Chris Petersen doesn't agree with detractors criticizing Washington's schedule and is now ready to turn his full attention to the matchup against Alabama. (1:45)

SEATTLE -- For just a few minutes on Sunday, Washington coach Chris Petersen let his guard down.

He joked about the TV selection special taking too long to announce his Huskies as the No. 4 seed in the College Football Playoff, saying the graphics department needed to hurry up already. He jokingly sniped that he has not been one of those fans with the “We Want Bama” signs. And he considered a local football team as a potentially apt practice opponent as the Huskies prepare for No. 1 Alabama in the College Football Playoff semifinal at the Chick-fil-A Peach Bowl.

“Fortunately the Seahawks are in town,” Petersen said. “Maybe they’ll scrimmage us to get us ready for those guys.”

But beneath all of Petersen’s jokes and smiles, there was a resoundingly honest response: This Alabama football team will be the best team -- by a long shot -- the Huskies have faced this year and, like the graphics department, Petersen and his staff must hurry up in getting ready to face this team in Atlanta. Precious moments cannot be squandered as Washington has gone from wanting Bama to facing Bama.
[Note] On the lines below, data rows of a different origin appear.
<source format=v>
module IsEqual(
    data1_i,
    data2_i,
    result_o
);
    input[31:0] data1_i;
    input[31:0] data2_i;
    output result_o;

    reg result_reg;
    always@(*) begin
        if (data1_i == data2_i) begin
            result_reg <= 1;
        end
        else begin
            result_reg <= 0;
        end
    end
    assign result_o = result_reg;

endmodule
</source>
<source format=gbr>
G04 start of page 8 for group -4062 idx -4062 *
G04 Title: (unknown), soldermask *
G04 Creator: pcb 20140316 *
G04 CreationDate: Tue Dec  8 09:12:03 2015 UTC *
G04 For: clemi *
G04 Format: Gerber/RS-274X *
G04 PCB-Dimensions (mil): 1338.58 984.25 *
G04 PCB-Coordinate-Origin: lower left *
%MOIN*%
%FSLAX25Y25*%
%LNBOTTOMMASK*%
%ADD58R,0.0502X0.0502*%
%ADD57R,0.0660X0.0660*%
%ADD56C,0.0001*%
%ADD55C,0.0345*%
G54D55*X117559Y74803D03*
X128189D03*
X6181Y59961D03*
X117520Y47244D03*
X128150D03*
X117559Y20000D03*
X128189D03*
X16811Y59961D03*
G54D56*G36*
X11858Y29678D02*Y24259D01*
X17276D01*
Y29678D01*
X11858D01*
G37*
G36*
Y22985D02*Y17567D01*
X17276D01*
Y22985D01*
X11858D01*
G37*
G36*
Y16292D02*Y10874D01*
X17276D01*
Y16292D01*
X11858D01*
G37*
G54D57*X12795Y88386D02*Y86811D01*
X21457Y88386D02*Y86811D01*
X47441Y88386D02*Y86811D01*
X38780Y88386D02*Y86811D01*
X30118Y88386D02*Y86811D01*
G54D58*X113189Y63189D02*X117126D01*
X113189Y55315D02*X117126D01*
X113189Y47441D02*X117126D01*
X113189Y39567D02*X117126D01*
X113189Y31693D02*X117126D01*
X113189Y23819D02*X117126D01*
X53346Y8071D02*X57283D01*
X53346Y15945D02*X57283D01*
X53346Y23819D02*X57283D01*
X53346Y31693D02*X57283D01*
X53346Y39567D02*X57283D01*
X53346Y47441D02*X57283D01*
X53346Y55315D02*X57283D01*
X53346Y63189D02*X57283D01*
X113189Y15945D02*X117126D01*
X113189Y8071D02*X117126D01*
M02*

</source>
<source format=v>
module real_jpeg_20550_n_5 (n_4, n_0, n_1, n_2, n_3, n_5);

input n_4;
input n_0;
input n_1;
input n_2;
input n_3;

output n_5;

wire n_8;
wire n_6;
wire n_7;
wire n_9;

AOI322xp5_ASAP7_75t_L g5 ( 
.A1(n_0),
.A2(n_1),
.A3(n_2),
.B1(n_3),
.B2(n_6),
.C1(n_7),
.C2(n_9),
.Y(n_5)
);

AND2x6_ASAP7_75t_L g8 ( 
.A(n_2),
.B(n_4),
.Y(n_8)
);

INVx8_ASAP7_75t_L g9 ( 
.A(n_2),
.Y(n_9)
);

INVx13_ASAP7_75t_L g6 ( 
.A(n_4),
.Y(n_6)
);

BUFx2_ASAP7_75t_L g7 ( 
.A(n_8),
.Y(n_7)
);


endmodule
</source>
Ten minutes after the announcement, it was clear that Petersen’s wheels were already turning.

He explained that Washington’s first order of business Sunday was hosting its year-end banquet at Husky Stadium. Then, Petersen explained, the players would have the week off to prepare for exams, which begin next week. The team will practice once this weekend and lift weights intermittently.

And Petersen?

He’ll be off furiously preparing for a team that decimated its only Pac-12 opponent of the season when it crushed USC in the season opener, 52-6.

“He’s laser focused,” offensive guard Jake Eldrenkamp said. “He’s just … I don’t know how to put words to it, honestly.”
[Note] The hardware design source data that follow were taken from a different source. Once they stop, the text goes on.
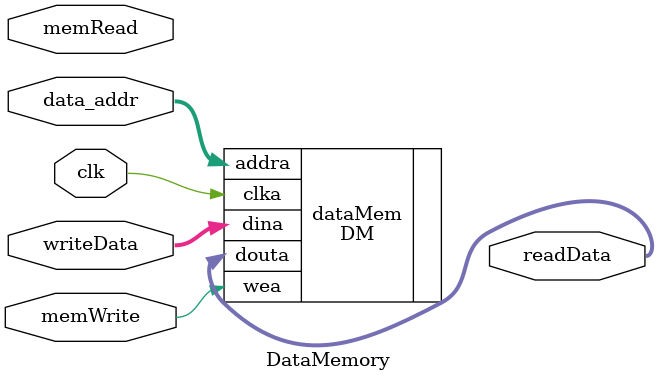
<source format=v>
`timescale 1ns / 1ps
module DataMemory(
   input clk,
	input  memWrite,	// write data to data memory 
	input memRead,
	input [9 : 0] data_addr,		// data address	
	input [31 : 0] writeData,			
	output [31 : 0] readData
	//output slo_clk
    );
	


	
	DM dataMem (.clka(clk),.wea(memWrite),.addra(data_addr),.dina(writeData),.douta(readData)); 
	
	
endmodule
</source>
“He’s locked in and always trying to tweak the game plan on anything,” running back Myles Gaskin said. “Just trying to give us the best opportunity to win games.”

But even without any kind of laser focus, there’s plenty that Petersen likely knows about this Alabama team.

Such as the Crimson Tide have scored an FBS-leading 14 non-offensive touchdowns this season (10 defensive, four special teams), scoring 123 points off opponent turnovers.

Or that Alabama’s defense is giving up just 2.0 yards per rush this season, the best single-season average by any Power 5 team in a decade. Or that freshman quarterback Jalen Hurts has been a welcomed departure from the normal for Alabama coach Nick Saban as offensive coordinator Lane Kiffin’s spread offense has infiltrated the Tide.

This play and level of competition will be new a new challenge for Petersen’s laser focus over the next month.

And though there is some common thread from Petersen to Alabama (he’s the only two-time winner of the Bear Bryant Award, named for longtime Alabama football coach Paul “Bear” Bryant) and Saban to Washington (he credits former Washington coach and late Husky legend Don James for getting him into the business as a graduate assistant at Kent State), the piece these two seem to share the most is a mutual level of respect for what one another has done at his program.

As the two coaches closed up their Peach Bowl teleconference on Sunday afternoon, Saban chimed in when the moderator asked for more questions.

“Can I make a comment?” he asked.

Saban congratulated Petersen on the season and the Huskies’ playoff selection, saying he respected what they had done in 2016.

“Appreciate that,” Petersen said. “And I thought the same thing [about Alabama] until we got matched up. And I actually had to now, all of a sudden, have to deal with this.”

It, again, came with that familiar laugh and undertone of honesty.

But with one of the biggest challenges of his coaching careers on the biggest stage on which he has ever stepped, it’s safe to say that there won’t be too many more jokes or time to let any guard down.

Because now it doesn’t matter whether or not the Huskies have actually wanted Bama all along, all that matters now is that what they’ve got next … Bama.